Over at SB Nation, Mike Prada did a superb job of breaking down the Knicks’ strange propensity for on-ball switches and double-teams. Here’s just one particularly egregious example of what has become cripplingly commonplace phenomena:
And yet, Woodson has gone on the record numerous times to state that, actually, and against all evidence to the contrary, he would prefer if his team didn’t switch on the perimeter—thank you very much.
From ESPN’s Ian Begley in a story written in late December: "I don't want to switch," Woodson said after Thursday's practice. "I've always wanted to put the emphasis on our perimeter guys to guard perimeter players. Bigs are supposed to guard bigs and when there's some breakdowns there is supposed to be help. It's a team defense."
When your statement to a particular point—in this case, “I don’t want my team switching”—is perpetually undermined by the facts on the floor, your team issues run much deeper than a simple question of strategy.
Perhaps most alarming, Woodson has suggested, on more than one occasion, that the reason the Knicks were so successful a season ago was because they were so adept at turning good defense into offense.
There’s just one problem with this analysis... Well, two problems, actually: The Knicks were 16th in the league last year in defensive efficiency (103.5) and third in the league in offensive efficiency (108.6).
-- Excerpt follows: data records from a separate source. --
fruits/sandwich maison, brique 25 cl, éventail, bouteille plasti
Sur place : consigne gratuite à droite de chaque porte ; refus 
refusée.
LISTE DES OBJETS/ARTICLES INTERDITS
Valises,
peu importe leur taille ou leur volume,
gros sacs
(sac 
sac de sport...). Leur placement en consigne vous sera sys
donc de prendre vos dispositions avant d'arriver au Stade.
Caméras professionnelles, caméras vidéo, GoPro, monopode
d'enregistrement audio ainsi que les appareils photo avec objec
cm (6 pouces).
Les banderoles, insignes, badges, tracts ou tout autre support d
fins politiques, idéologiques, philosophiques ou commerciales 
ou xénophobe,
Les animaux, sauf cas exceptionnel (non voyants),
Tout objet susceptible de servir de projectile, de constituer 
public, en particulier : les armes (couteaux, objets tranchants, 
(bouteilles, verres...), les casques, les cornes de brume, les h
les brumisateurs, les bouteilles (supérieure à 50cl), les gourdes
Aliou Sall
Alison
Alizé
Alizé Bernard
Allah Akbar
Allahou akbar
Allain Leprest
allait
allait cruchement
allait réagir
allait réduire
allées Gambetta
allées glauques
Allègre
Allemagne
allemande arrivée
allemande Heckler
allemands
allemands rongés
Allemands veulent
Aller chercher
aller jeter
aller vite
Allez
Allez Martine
From the Wall Street Journal’s Chris Herring:
Woodson called last year's defense "solid," and said that switching then didn't hurt them. Said they're allowing 99 PPG this season.— Chris Herring (@HerringWSJ) January 22, 2014
Either Woodson saw something the rest of us didn’t, or he’s relying on a Byzantine understanding of statistics that betrays the stats and trends currently being adopted by a vast majority of NBA teams.
Neither is acceptable.
The writing is on the wall, even if Woodson himself doesn’t want to cope with the data behind it: It’s time to go.
If the reason owner James Dolan has been reluctant to jettison Woodson midseason is a steadfast concern of how the team might respond, he need only revisit video of two years ago, when Woodson himself led the Knicks to an impressive 18-6 home stretch following the voluntary departure of Mike D’Antoni.
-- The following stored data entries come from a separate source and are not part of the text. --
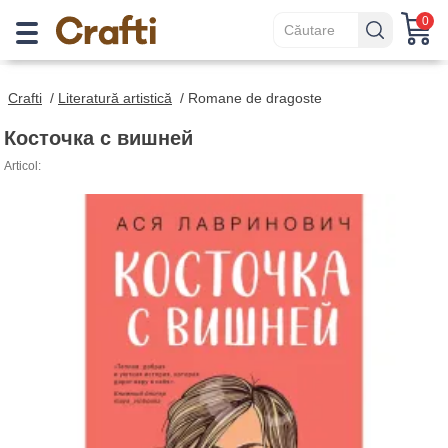
0
Crafti
/
Literatură artistică
/
Romane de dragoste
Косточка с вишней
Articol:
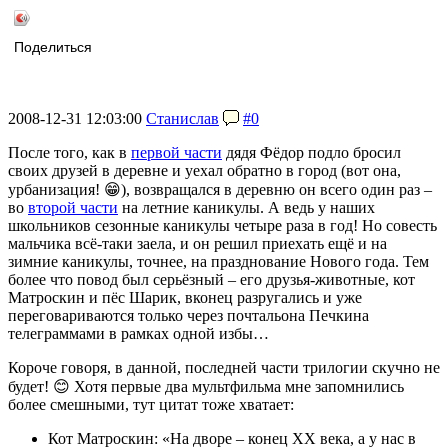
Поделиться
2008-12-31 12:03:00
Станислав
#0
После того, как в
первой части
дядя Фёдор подло бросил
своих друзей в деревне и уехал обратно в город (вот она,
урбанизация! 😁), возвращался в деревню он всего один раз –
во
второй части
на летние каникулы. А ведь у наших
школьников сезонные каникулы четыре раза в год! Но совесть
мальчика всё-таки заела, и он решил приехать ещё и на
зимние каникулы, точнее, на празднование Нового года. Тем
более что повод был серьёзный – его друзья-животные, кот
Матроскин и пёс Шарик, вконец разругались и уже
переговариваются только через почтальона Печкина
телеграммами в рамках одной избы…
Короче говоря, в данной, последней части трилогии скучно не
будет! 😊 Хотя первые два мультфильма мне запомнились
более смешными, тут цитат тоже хватает:
Кот Матроскин: «На дворе – конец XX века, а у нас в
No fewer than three Knicks assistants tout NBA head-coaching experience: Herb Williams (with the Knicks in 2004 and '05), Darrell Walker (with the Toronto Raptors in 1995 and ’96 and with the Washington Wizards in 2000) and Jim Todd (with the 2000 Los Angeles Clippers).
Even if whomever they choose doesn’t fit into the team’s long-term plans, the Knicks, by this point, must be certain of at least one thing: neither does Mike Woodson.
By firing Woodson now, the Knicks can at least get a head start on finding a replacement, rather than find themselves in a frantic scramble come the summer.
Woodson is a capable, accomplished coach who stands a tremendous chance of getting another shot in the NBA. But the longer he sticks around in New York—the more gaping the disconnect grows between what he thinks and what everyone else sees—the slimmer those chances become.
If the Knicks somehow miss the playoffs—a distinct possibility, at this point—it won’t be because they decided to switch steeds mid-stride. It’ll be because they weren’t a good enough basketball team to begin with.
As painful as that outcome sounds, Knicks fans could at least rest easier knowing their fate had less to do with who was at the wheel than the specifics of the machine's engineering.
And so could Mike Woodson, for that matter.